CCPC clears proposed acquisition of CG Hotels by Dalata subject to binding commitments
June 20, 2025
The Competition and Consumer Protection Commission (CCPC) has cleared, subject to legally binding commitments, the proposed acquisition of CG Hotels Limited (CG Hotels) by Dalata Hotel Group plc (Dalata) (M/24/075).
Dalata currently has a portfolio of 32 hotels in the State, the majority of which are operated under its ‘Clayton’ or ‘Maldron’ brands. Within its portfolio, Dalata operates the Maldron Hotel Dublin Airport and the Clayton Hotel Dublin Airport. CG Hotels currently operates the Radisson Blu Hotel Dublin Airport.

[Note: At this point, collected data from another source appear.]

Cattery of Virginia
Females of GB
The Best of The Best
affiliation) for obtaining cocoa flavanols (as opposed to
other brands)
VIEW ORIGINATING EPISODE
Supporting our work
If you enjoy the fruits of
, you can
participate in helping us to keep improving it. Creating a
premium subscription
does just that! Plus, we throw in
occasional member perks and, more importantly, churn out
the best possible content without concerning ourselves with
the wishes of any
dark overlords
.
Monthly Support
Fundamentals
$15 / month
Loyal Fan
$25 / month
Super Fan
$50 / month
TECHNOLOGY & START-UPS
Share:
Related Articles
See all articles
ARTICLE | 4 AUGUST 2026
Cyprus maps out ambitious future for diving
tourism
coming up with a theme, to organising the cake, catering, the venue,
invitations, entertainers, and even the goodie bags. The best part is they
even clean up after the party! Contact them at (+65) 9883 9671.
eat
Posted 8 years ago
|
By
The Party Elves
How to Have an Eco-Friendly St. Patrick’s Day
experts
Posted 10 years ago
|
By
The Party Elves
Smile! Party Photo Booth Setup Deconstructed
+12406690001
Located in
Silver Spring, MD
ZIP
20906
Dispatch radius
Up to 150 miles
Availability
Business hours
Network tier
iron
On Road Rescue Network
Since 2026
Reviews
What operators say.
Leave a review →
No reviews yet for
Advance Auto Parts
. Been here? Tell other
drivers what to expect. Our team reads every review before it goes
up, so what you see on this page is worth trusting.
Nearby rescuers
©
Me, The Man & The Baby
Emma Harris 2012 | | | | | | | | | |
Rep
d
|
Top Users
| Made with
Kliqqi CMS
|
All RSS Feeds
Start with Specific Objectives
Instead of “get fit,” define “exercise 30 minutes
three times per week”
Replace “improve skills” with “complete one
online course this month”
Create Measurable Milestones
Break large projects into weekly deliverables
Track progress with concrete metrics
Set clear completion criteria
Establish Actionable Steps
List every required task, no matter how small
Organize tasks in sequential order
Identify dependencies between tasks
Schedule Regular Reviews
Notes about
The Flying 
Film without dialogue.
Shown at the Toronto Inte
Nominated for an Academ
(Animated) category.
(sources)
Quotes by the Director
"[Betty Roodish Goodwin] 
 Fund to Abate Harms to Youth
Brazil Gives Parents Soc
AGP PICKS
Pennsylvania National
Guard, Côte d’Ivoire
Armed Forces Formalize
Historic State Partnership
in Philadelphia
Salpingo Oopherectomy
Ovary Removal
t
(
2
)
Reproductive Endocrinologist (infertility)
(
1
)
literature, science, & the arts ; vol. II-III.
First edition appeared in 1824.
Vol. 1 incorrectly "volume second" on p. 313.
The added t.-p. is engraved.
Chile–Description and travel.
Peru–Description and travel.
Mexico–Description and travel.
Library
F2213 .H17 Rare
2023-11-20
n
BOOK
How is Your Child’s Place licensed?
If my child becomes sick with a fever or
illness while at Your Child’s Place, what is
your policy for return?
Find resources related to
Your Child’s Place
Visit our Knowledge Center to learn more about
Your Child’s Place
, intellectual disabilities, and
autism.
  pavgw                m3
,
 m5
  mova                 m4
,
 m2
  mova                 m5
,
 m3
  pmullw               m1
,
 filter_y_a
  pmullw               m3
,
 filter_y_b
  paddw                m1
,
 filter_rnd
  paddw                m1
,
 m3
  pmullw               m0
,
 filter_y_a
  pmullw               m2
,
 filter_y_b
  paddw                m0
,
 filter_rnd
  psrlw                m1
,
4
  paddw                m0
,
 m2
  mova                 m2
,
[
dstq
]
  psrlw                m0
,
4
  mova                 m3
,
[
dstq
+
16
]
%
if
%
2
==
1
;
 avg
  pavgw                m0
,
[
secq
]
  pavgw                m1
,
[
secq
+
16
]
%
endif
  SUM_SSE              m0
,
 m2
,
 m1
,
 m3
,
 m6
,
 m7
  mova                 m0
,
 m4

The proposed acquisition was originally notified to the CCPC in November 2024. Following an extended preliminary investigation, the CCPC determined in April 2025 that a full investigation was required to establish if the proposed acquisition would lead to a substantial lessening of competition in the State. During the course of its investigation, the CCPC had potential competition concerns relating to the provision of hotel accommodation located at, or close to, Dublin Airport. These concerns included that the proposed acquisition could lead to Dalata having a high market share of hotel rooms at, or close to, Dublin Airport, and that the Maldron Hotel Dublin Airport, operated by Dalata, and Radisson Blu Hotel Dublin Airport, operated by CG Hotels, currently compete closely.
To address any potential concerns of the CCPC arising from the merger, Dalata proposed a number of binding commitments to the CCPC in relation to the future management and operation of the Maldron Hotel Dublin Airport. These commitments will ensure continued competition between operators of hotels at, or close to, Dublin Airport, following implementation of the proposed acquisition.
Following detailed examination and having taken into account the proposals made by Dalata, the CCPC has determined that the proposed acquisition will not substantially lessen competition and, as a result, can be put into effect. The commitments given by Dalata form part of the basis of the CCPC’s determination to approve the proposed acquisition. The CCPC will publish its full determination on its website no later than 60 working days after the date of the determination and after allowing the parties the opportunity to request that confidential information be removed from the published version.
To ensure compliance by Dalata with these commitments, an independent monitoring trustee, which will have all the rights and powers necessary to monitor compliance by Dalata with the commitments, will be appointed. Information about the merger notification can be found at M/24/075 – Dalata Hotel Group/CG Hotels.